(TASK INSTRUCTIONS): Every record needs to come back as written, except for the pictures.

(DATA PROVIDED):

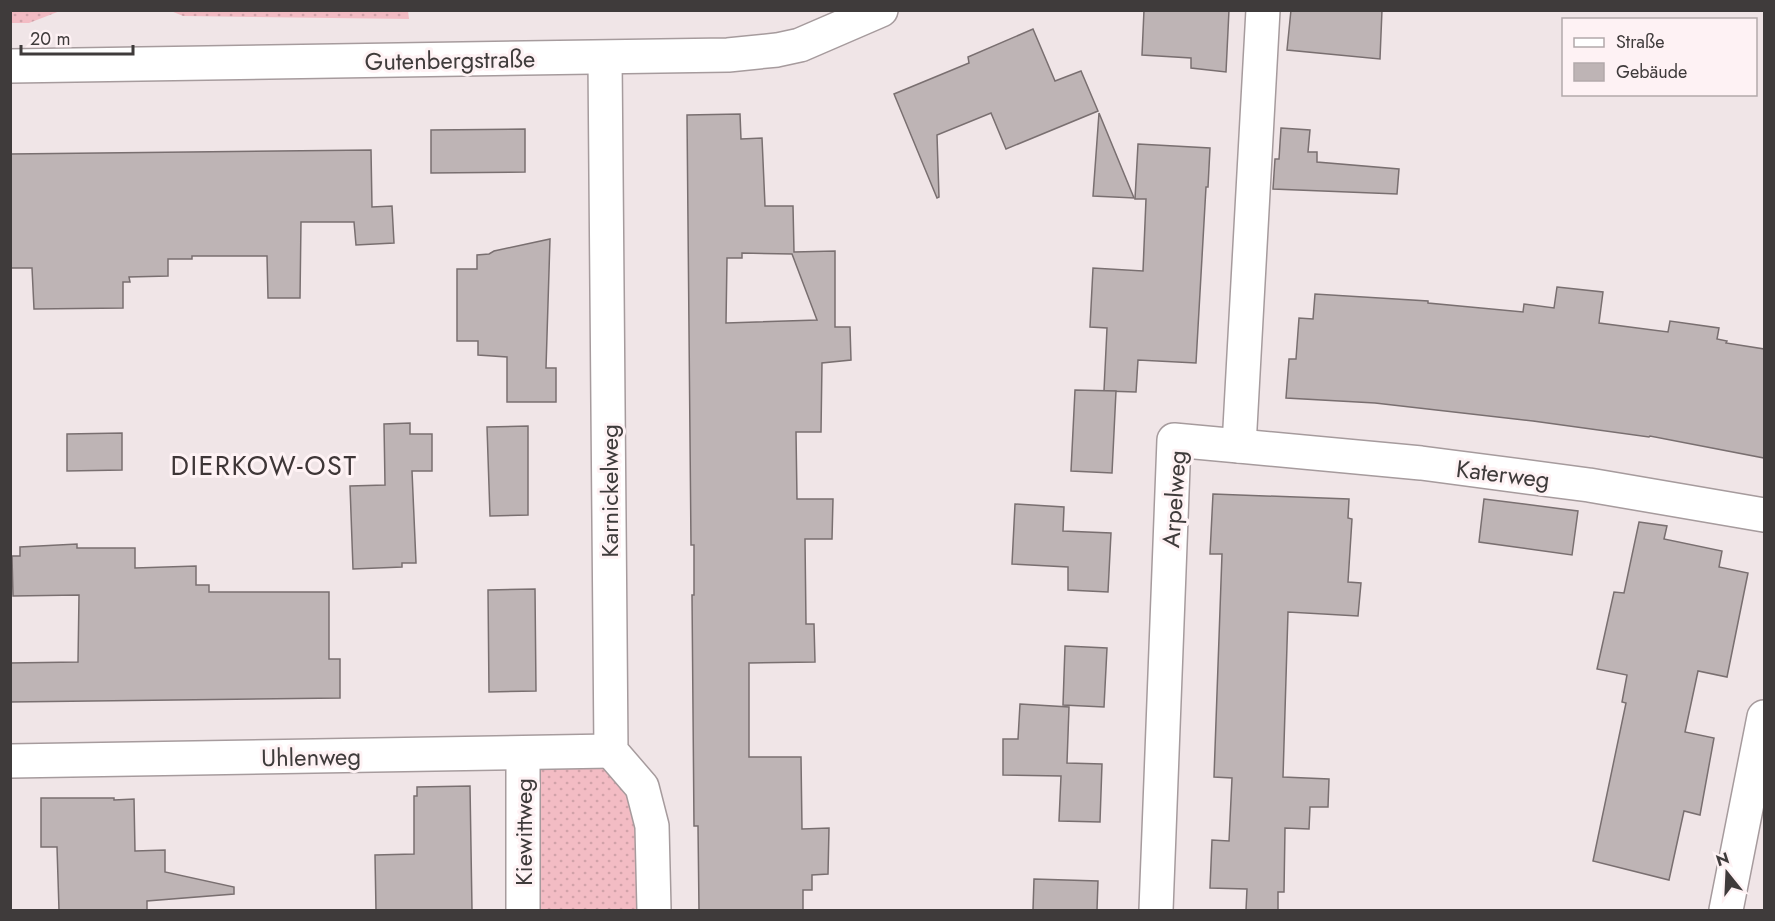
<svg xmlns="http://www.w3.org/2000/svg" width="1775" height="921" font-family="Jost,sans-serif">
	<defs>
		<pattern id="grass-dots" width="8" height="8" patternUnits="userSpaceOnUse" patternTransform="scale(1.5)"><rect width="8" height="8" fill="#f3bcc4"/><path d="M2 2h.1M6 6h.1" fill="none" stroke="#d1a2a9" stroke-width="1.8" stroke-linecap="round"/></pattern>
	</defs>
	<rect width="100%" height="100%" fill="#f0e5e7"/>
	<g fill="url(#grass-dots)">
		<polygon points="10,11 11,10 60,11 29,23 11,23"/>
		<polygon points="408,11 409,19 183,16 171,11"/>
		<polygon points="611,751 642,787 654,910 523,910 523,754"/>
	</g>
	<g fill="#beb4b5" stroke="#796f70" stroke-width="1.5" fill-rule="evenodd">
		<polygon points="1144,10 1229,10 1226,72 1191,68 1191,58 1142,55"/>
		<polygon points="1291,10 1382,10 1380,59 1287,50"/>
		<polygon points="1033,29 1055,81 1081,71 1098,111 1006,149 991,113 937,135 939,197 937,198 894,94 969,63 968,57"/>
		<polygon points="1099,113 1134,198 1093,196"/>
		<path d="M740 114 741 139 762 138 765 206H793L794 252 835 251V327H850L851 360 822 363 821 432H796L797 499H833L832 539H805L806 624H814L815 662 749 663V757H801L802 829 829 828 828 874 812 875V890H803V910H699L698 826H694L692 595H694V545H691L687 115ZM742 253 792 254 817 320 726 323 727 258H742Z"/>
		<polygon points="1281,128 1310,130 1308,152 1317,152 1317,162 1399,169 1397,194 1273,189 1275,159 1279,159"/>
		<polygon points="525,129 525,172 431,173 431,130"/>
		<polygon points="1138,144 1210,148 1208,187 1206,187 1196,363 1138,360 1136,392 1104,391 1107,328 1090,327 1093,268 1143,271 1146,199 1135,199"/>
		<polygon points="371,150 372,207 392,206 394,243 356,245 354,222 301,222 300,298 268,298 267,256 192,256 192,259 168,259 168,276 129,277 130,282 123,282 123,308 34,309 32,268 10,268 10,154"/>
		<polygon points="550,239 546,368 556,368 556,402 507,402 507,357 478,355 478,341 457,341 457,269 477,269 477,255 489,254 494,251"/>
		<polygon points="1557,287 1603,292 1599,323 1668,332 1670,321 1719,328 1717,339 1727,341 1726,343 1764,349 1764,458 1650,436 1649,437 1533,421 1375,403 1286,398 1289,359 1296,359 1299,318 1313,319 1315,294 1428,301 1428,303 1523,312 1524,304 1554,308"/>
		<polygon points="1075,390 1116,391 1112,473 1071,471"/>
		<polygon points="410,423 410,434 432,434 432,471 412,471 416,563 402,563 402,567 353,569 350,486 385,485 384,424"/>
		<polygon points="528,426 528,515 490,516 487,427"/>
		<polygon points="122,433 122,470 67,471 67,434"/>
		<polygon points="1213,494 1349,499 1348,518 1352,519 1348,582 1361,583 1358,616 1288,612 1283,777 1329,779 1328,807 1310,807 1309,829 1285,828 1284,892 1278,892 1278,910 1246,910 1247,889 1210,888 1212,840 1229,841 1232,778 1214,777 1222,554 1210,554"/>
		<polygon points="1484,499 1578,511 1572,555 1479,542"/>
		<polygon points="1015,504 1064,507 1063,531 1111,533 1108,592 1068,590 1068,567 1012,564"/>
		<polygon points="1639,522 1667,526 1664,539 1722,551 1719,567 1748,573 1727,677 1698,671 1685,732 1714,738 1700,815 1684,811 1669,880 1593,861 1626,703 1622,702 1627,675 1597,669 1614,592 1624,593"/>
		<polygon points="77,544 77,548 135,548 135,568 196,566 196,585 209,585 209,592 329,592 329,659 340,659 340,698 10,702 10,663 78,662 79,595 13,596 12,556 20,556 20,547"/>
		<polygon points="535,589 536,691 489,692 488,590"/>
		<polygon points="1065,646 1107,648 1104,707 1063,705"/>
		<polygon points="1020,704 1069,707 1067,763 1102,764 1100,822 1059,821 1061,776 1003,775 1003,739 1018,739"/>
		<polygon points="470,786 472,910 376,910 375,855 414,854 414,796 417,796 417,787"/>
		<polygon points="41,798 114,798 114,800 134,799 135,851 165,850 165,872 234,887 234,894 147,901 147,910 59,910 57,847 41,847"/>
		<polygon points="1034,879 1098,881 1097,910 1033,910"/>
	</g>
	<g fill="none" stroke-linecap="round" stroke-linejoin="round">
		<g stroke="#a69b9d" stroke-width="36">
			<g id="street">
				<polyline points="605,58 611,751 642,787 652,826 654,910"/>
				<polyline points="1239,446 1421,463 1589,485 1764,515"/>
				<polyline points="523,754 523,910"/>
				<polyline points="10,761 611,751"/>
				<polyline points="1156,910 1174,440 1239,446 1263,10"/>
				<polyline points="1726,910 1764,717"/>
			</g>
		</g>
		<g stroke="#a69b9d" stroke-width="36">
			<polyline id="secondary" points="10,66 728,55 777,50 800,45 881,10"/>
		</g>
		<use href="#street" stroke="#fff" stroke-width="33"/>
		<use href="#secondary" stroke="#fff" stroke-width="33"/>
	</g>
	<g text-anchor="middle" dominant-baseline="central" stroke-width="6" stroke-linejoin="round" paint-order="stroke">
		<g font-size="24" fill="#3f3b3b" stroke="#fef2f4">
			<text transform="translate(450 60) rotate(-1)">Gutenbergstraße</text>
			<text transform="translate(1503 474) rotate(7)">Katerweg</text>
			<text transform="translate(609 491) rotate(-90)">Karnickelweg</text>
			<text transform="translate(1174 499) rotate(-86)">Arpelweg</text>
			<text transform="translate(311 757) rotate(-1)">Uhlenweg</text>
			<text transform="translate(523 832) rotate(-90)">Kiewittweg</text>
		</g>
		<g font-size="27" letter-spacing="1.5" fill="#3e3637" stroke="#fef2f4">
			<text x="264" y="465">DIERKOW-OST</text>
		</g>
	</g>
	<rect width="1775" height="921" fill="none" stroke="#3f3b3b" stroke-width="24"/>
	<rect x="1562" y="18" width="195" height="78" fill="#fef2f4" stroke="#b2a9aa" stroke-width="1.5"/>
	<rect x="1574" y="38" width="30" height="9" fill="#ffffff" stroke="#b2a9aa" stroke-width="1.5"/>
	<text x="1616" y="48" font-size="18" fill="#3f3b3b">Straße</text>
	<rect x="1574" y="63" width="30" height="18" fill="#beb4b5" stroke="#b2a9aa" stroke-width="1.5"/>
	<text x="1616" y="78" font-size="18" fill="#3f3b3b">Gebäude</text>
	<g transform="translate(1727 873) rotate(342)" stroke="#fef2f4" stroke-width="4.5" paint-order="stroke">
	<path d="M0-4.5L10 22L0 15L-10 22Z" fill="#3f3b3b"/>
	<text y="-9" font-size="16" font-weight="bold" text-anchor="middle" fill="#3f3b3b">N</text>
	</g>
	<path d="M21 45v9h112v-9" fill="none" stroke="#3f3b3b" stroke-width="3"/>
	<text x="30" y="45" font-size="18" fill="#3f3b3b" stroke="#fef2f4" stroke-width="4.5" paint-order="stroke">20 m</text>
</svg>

(ANSWER FOR THIS EXERCISE):
<svg xmlns="http://www.w3.org/2000/svg" width="1775" height="921" font-family="Jost,sans-serif">
	<defs>
		<pattern id="grass-dots" width="8" height="8" patternUnits="userSpaceOnUse" patternTransform="scale(1.5)"><rect width="8" height="8" fill="#f3bcc4"/><path d="M2 2h.1M6 6h.1" fill="none" stroke="#d1a2a9" stroke-width="1.8" stroke-linecap="round"/></pattern>
	</defs>
	<rect width="100%" height="100%" fill="#f0e5e7"/>
	<g fill="url(#grass-dots)">
		<polygon points="10,11 11,10 60,11 29,23 11,23"/>
		<polygon points="408,11 409,19 183,16 171,11"/>
		<polygon points="611,751 642,787 654,910 523,910 523,754"/>
	</g>
	<g fill="#beb4b5" stroke="#796f70" stroke-width="1.5" fill-rule="evenodd">
		<polygon points="1144,10 1229,10 1226,72 1191,68 1191,58 1142,55"/>
		<polygon points="1291,10 1382,10 1380,59 1287,50"/>
		<polygon points="1033,29 1055,81 1081,71 1098,111 1006,149 991,113 937,135 939,197 937,198 894,94 969,63 968,57"/>
		<polygon points="1099,113 1134,198 1093,196"/>
		<path d="M740 114 741 139 762 138 765 206H793L794 252 835 251V327H850L851 360 822 363 821 432H796L797 499H833L832 539H805L806 624H814L815 662 749 663V757H801L802 829 829 828 828 874 812 875V890H803V910H699L698 826H694L692 595H694V545H691L687 115ZM742 253 792 254 817 320 726 323 727 258H742Z"/>
		<polygon points="1281,128 1310,130 1308,152 1317,152 1317,162 1399,169 1397,194 1273,189 1275,159 1279,159"/>
		<polygon points="525,129 525,172 431,173 431,130"/>
		<polygon points="1138,144 1210,148 1208,187 1206,187 1196,363 1138,360 1136,392 1104,391 1107,328 1090,327 1093,268 1143,271 1146,199 1135,199"/>
		<polygon points="371,150 372,207 392,206 394,243 356,245 354,222 301,222 300,298 268,298 267,256 192,256 192,259 168,259 168,276 129,277 130,282 123,282 123,308 34,309 32,268 10,268 10,154"/>
		<polygon points="550,239 546,368 556,368 556,402 507,402 507,357 478,355 478,341 457,341 457,269 477,269 477,255 489,254 494,251"/>
		<polygon points="1557,287 1603,292 1599,323 1668,332 1670,321 1719,328 1717,339 1727,341 1726,343 1764,349 1764,458 1650,436 1649,437 1533,421 1375,403 1286,398 1289,359 1296,359 1299,318 1313,319 1315,294 1428,301 1428,303 1523,312 1524,304 1554,308"/>
		<polygon points="1075,390 1116,391 1112,473 1071,471"/>
		<polygon points="410,423 410,434 432,434 432,471 412,471 416,563 402,563 402,567 353,569 350,486 385,485 384,424"/>
		<polygon points="528,426 528,515 490,516 487,427"/>
		<polygon points="122,433 122,470 67,471 67,434"/>
		<polygon points="1213,494 1349,499 1348,518 1352,519 1348,582 1361,583 1358,616 1288,612 1283,777 1329,779 1328,807 1310,807 1309,829 1285,828 1284,892 1278,892 1278,910 1246,910 1247,889 1210,888 1212,840 1229,841 1232,778 1214,777 1222,554 1210,554"/>
		<polygon points="1484,499 1578,511 1572,555 1479,542"/>
		<polygon points="1015,504 1064,507 1063,531 1111,533 1108,592 1068,590 1068,567 1012,564"/>
		<polygon points="1639,522 1667,526 1664,539 1722,551 1719,567 1748,573 1727,677 1698,671 1685,732 1714,738 1700,815 1684,811 1669,880 1593,861 1626,703 1622,702 1627,675 1597,669 1614,592 1624,593"/>
		<polygon points="77,544 77,548 135,548 135,568 196,566 196,585 209,585 209,592 329,592 329,659 340,659 340,698 10,702 10,663 78,662 79,595 13,596 12,556 20,556 20,547"/>
		<polygon points="535,589 536,691 489,692 488,590"/>
		<polygon points="1065,646 1107,648 1104,707 1063,705"/>
		<polygon points="1020,704 1069,707 1067,763 1102,764 1100,822 1059,821 1061,776 1003,775 1003,739 1018,739"/>
		<polygon points="470,786 472,910 376,910 375,855 414,854 414,796 417,796 417,787"/>
		<polygon points="41,798 114,798 114,800 134,799 135,851 165,850 165,872 234,887 234,894 147,901 147,910 59,910 57,847 41,847"/>
		<polygon points="1034,879 1098,881 1097,910 1033,910"/>
	</g>
	<g fill="none" stroke-linecap="round" stroke-linejoin="round">
		<g stroke="#a69b9d" stroke-width="36">
			<g id="street">
				<polyline points="605,58 611,751 642,787 652,826 654,910"/>
				<polyline points="1239,446 1421,463 1589,485 1764,515"/>
				<polyline points="523,754 523,910"/>
				<polyline points="10,761 611,751"/>
				<polyline points="1156,910 1174,440 1239,446 1263,10"/>
				<polyline points="1726,910 1764,717"/>
			</g>
		</g>
		<g stroke="#a69b9d" stroke-width="36">
			<polyline id="secondary" points="10,66 728,55 777,50 800,45 881,10"/>
		</g>
		<use href="#street" stroke="#fff" stroke-width="33"/>
		<use href="#secondary" stroke="#fff" stroke-width="33"/>
	</g>
	<g text-anchor="middle" dominant-baseline="central" stroke-width="6" stroke-linejoin="round" paint-order="stroke">
		<g font-size="24" fill="#3f3b3b" stroke="#fef2f4">
			<text transform="translate(450 60) rotate(-1)">Gutenbergstraße</text>
			<text transform="translate(1503 474) rotate(7)">Katerweg</text>
			<text transform="translate(609 491) rotate(-90)">Karnickelweg</text>
			<text transform="translate(1174 499) rotate(-86)">Arpelweg</text>
			<text transform="translate(311 757) rotate(-1)">Uhlenweg</text>
			<text transform="translate(523 832) rotate(-90)">Kiewittweg</text>
		</g>
		<g font-size="27" letter-spacing="1.5" fill="#3e3637" stroke="#fef2f4">
			<text x="264" y="465">DIERKOW-OST</text>
		</g>
	</g>
	<rect width="1775" height="921" fill="none" stroke="#3f3b3b" stroke-width="24"/>
	<rect x="1562" y="18" width="195" height="78" fill="#fef2f4" stroke="#b2a9aa" stroke-width="1.5"/>
	<rect x="1574" y="38" width="30" height="9" fill="#ffffff" stroke="#b2a9aa" stroke-width="1.5"/>
	<text x="1616" y="48" font-size="18" fill="#3f3b3b">Straße</text>
	<rect x="1574" y="63" width="30" height="18" fill="#beb4b5" stroke="#b2a9aa" stroke-width="1.5"/>
	<text x="1616" y="78" font-size="18" fill="#3f3b3b">Gebäude</text>
	<g transform="translate(1727 873) rotate(342)" stroke="#fef2f4" stroke-width="4.5" paint-order="stroke">
	<path d="M0-4.5L10 22L0 15L-10 22Z" fill="#3f3b3b"/>
	<text y="-9" font-size="16" font-weight="bold" text-anchor="middle" fill="#3f3b3b">N</text>
	</g>
	<path d="M21 45v9h112v-9" fill="none" stroke="#3f3b3b" stroke-width="3"/>
	<text x="30" y="45" font-size="18" fill="#3f3b3b" stroke="#fef2f4" stroke-width="4.5" paint-order="stroke">20 m</text>
</svg>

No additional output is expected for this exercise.